I want to make my next scarf a ribbed one (I’m a beginner) but I am confused when I look at patterns. It seems that some patterns say: CO even number of stitches then K1, P1 (or K2,P2) Row one and repeat same for all remaining rows. Then, other patterns say to: K1, P1 to end of Row 1, Then, for Row 2: P2, K2 (which is exactly the opposite of the first method!). Then some patterns say knit the knits and purl the purls…which I don’t understand at all??? Thanks
For the part where you say K1, P1 to end of row, then for row 2, P2, K2…are these just examples? In other words, would the pattern actually say K1, P1 to end of row, then for row 2, P[I]1[/I], k[I]1[/I]?
If so, then that will produce ribbing because when you turn your work over and begin working the opposite, you are knitting the stitches that were purled on the previous row and purling the stitches that were knitted on the previous row. Think of it as producing short sections of stockinette stitch that are opposite of each other–that’s how you get the ribbing.

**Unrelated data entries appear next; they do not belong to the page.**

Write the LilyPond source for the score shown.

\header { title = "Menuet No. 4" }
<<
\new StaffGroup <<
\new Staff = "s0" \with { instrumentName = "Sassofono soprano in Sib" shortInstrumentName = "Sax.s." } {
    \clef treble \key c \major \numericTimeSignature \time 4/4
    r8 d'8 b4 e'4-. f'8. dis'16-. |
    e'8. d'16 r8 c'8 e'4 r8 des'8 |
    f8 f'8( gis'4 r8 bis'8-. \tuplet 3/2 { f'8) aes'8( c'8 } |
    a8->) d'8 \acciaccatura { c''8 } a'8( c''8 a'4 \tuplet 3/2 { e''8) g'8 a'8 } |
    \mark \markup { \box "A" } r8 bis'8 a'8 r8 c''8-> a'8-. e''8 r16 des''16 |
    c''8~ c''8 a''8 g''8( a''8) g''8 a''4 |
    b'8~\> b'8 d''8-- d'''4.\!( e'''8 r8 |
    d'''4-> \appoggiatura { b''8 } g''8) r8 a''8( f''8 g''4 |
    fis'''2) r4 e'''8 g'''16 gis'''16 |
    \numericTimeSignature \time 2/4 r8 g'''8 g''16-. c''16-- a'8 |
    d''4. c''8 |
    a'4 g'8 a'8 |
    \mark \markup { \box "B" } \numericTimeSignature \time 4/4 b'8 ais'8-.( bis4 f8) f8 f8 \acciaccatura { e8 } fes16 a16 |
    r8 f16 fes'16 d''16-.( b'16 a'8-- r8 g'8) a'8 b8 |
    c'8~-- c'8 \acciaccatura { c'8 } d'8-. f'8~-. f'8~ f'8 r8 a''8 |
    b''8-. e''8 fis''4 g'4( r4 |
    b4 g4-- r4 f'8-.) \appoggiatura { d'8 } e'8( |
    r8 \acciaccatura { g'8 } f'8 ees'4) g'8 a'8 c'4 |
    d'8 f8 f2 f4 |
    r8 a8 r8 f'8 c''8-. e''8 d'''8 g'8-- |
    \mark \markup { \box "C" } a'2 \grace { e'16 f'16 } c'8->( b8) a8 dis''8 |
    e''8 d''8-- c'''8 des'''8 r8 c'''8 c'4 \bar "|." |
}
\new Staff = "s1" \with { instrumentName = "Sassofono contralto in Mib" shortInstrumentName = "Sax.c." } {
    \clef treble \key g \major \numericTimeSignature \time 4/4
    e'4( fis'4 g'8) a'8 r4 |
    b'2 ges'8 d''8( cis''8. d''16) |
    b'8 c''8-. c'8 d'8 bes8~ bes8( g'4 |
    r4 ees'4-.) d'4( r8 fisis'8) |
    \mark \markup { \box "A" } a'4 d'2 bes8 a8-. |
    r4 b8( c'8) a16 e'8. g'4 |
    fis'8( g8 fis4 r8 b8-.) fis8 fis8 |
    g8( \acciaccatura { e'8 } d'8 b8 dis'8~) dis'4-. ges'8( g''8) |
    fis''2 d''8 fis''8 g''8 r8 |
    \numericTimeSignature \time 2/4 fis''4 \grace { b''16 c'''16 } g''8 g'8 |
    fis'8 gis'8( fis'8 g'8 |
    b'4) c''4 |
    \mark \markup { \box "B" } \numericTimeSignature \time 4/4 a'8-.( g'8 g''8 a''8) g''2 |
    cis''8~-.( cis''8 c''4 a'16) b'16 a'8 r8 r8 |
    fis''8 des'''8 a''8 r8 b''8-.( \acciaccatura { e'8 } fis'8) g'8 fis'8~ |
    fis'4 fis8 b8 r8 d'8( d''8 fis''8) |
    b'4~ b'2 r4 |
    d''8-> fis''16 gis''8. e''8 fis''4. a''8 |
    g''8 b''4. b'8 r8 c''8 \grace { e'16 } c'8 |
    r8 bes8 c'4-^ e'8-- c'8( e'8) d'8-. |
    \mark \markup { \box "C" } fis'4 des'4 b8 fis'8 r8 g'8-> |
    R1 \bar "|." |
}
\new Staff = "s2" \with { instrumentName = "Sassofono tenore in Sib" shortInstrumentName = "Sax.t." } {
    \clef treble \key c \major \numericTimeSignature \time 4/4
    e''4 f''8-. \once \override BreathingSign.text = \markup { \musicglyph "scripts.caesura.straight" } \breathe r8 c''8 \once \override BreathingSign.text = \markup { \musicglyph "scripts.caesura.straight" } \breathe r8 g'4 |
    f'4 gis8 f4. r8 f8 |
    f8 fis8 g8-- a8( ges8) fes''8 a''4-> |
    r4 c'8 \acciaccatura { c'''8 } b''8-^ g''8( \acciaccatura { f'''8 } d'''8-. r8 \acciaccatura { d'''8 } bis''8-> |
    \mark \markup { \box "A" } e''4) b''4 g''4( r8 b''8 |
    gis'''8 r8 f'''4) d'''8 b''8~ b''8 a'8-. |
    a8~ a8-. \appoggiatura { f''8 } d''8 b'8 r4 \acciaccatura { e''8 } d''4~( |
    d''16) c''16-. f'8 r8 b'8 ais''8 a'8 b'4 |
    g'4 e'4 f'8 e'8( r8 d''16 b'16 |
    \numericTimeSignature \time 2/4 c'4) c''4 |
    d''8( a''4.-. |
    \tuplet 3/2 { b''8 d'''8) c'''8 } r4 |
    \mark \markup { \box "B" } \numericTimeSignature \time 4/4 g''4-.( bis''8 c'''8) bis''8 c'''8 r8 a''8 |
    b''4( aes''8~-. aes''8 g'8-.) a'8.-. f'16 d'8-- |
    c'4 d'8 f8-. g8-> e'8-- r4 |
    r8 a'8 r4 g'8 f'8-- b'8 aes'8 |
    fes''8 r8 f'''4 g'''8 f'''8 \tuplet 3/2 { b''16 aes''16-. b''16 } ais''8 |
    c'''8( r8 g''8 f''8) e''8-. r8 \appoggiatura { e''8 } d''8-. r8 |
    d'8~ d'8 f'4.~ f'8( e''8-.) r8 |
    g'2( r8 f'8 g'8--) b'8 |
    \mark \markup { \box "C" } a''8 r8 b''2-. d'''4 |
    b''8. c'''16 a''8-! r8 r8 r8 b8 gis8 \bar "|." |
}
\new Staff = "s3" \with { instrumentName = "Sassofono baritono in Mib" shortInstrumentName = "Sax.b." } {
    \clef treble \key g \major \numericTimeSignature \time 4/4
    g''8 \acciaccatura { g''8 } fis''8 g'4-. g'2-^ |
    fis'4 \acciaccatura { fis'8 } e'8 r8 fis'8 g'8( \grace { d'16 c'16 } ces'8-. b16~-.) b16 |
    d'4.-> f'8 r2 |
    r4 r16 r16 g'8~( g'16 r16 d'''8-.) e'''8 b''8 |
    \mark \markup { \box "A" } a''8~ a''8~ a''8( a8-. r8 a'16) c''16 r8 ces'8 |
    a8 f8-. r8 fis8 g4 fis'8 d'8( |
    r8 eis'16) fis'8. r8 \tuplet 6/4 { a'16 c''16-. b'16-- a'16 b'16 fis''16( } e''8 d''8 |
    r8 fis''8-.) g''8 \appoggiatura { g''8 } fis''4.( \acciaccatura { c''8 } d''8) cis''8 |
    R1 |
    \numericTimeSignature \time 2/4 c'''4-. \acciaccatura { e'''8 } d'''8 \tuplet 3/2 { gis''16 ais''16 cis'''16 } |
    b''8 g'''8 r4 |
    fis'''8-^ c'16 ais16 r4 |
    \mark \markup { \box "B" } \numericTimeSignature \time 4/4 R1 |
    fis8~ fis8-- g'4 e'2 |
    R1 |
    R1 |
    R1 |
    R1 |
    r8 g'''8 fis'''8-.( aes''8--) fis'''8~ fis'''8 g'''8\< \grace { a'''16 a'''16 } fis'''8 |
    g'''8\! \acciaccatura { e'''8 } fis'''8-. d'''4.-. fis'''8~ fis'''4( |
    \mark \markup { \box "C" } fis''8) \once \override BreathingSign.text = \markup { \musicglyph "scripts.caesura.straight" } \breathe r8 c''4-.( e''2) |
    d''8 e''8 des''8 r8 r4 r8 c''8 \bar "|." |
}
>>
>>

Knit the knits and purl the purls means to do essentially the same thing. For example, say you K1, P1, K1, P1, K1, P1. When you turn your work over, the purls will look like knits and the knits will look like purls because you are looking at the back of the stitches. If it looks like a knit, knit it and if it looks like a purl, purl it.
I hope that makes sense!
There are many different kinds of rib stitch patterns and some may actually have you k1, p1 on one row and k2, p2 on the next row. Just follow the patterns and learn which is a knit stitch and which is a purl so you can always knit the knit sts and purl the purl sts [I]as you see them on the current row.[/I] This is important as some people try to figure out how they knit the st on the row before and you’re done with that one and are only looking at the row you’re doing now.
http://www.lionbrand.com/patterns/80021AD.html This a link to a pattern for a ribbed scarf that I was referring to in my first post. The directions say to K1, P1 for row one and all remaining rows so you can see why I am confused. Please look at the pattern and tell me if it will come out as a ribbed scarf. Thank you so very much for your response (s).
Yes it should, because you are starting with a knit and ending with a purl. When you turn, the last purl you made will be the first stitch you work. Once it is flipped you are looking at the knit side of that stitch, so you will again start with a knit and end with a purl. So you are knitting the knits and purling the purls.
So long as you have an even number of stitches, k1 p1 for all rows works out. As I mentioned the back of a purl stitch is a knit, so when the last stitch on a row is a purl, the first stitch on the next row is a knit.
I just have one last question. I will read your answer to it then start doing a practice swatch (or two!). If I am wanting to try the seed stitch, then would that be Row 1, K1, P1 then Row 2, P1, K1 repeating those two rows throughout? That was what I was doing when I thought that was the rib stitch directions. I guess I need to find out how to read pattern directions. Thanks for all your help.
The difference between ribbing and seed stitch is basically that in ribbing, after you turn the work, you knit the stitches that look like Vs (knit the knits) and purl the the stitches that look like n’s (purls) but in seed stitch, you do the opposite - you purl the knits and knit the purls.
So if you cast on an EVEN number of stitches (say 10) then for ribbing, you would k1, p1 every row, but for seed stitch, you would do row 1: k1, p1 and row 2: p1, k1.
If you cast on an ODD number of stitches (say 11) then the directions for ribbing or seed stitch switch! With 11 stitches, to get ribbing, row 1 would be k1, p1 row 2: p1, k1; yet for seed stitch, starting with 11 stitches, you would k1, p1 every row.
When you do your swatch, after about 5 rows, take a look at it. If the v’s are lined up in a vertical line, and the u/n bumps of purls are in a vertical line, you have made ribbing. If there is a purl bump under every v/knit, then you are making seed stitch!
Ribbing swatch would like:
This helps me so much - I guess I’ve never done seed stitch before.
THAT’S Ribbing!! I looked at the scarf. WOW, pretty pattern.